Risk with Jesus always involves giving something - your time, your talent, your heart - that He will leverage for someone else's (or your own) benefit. One risky thing I choose to do is write. And the fact that this blog could potentially be read by more people than I've ever written for in the past makes it feel dangerous for me - really dangerous, if I let myself think about it. Criticism, rejection, and apathy are all realistic possibilities. But I want "rich and satisfying" to describe my days; I want the abundant life, not just survival. In God's economy, giving that small thing you have to give is somehow multiplied into more than enough "rich and satisfying" to fill one's heart.

Also super risky are marriage and parenting, if you are truly engaged in those relationships. Withdrawal, excuses, preoccupation, and avoidance all ring of self-protection. If I am walking in the knowledge that God protects me, that He is my ultimate advocate and that I am defined more by Him than by others, I have no need to hide in my relationships. There is a freedom in this perspective, and one really can't approach abundant living without seizing freedom along the way.

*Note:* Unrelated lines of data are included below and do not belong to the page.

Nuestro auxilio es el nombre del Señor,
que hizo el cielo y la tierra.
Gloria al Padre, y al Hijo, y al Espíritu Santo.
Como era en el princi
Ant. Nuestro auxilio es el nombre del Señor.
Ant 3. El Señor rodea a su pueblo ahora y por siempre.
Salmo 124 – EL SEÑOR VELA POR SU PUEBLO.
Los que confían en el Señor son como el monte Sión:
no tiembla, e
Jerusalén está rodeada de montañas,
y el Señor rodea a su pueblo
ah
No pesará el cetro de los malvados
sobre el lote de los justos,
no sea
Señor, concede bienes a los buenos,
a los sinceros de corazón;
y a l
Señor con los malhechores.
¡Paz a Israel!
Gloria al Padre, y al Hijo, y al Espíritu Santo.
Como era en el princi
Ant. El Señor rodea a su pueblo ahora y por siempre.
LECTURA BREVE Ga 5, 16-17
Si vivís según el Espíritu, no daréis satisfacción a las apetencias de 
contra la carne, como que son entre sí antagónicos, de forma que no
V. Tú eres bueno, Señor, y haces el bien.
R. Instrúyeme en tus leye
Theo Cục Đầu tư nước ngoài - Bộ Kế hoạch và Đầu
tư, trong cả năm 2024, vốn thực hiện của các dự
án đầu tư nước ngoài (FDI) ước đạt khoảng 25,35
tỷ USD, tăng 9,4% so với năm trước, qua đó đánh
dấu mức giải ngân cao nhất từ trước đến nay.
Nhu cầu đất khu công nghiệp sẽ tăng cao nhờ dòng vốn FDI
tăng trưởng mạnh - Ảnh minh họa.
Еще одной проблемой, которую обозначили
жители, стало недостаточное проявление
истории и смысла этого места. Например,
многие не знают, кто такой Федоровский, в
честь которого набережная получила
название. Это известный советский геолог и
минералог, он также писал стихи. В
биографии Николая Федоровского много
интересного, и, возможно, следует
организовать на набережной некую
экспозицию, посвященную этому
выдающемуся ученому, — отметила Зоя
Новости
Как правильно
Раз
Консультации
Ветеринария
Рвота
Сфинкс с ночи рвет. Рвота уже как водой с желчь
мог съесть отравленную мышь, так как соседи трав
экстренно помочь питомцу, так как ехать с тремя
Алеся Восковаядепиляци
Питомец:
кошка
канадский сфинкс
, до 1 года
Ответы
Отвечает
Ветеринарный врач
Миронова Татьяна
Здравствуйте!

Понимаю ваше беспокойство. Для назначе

Some other tightropes I'm trying to walk right now:

* continuing to offer grace and love to my husband when I feel hurt and misunderstood

* inviting my friends to church

* signing up to spend a week of my summer leading a group of 2nd graders at Vacation Bible School

* being a more gracious parent

I really have no desire to skydive, manage an aggressive portfolio in the stock market, or put my chips on the table in Vegas, which are all fine things. But for me, this dangerous living of the heart is thrilling enough.


1 comment:

  1. The part where you write about taking risks hit a chord with me. Just recently, I was talking with a friend about lovingly allowing our children to face their fears (especially those irrational fears) in order to give them the opportunity to become bold and courageous. What is God lovingly allowing me to face in order to make me more bold and courageous in my faith?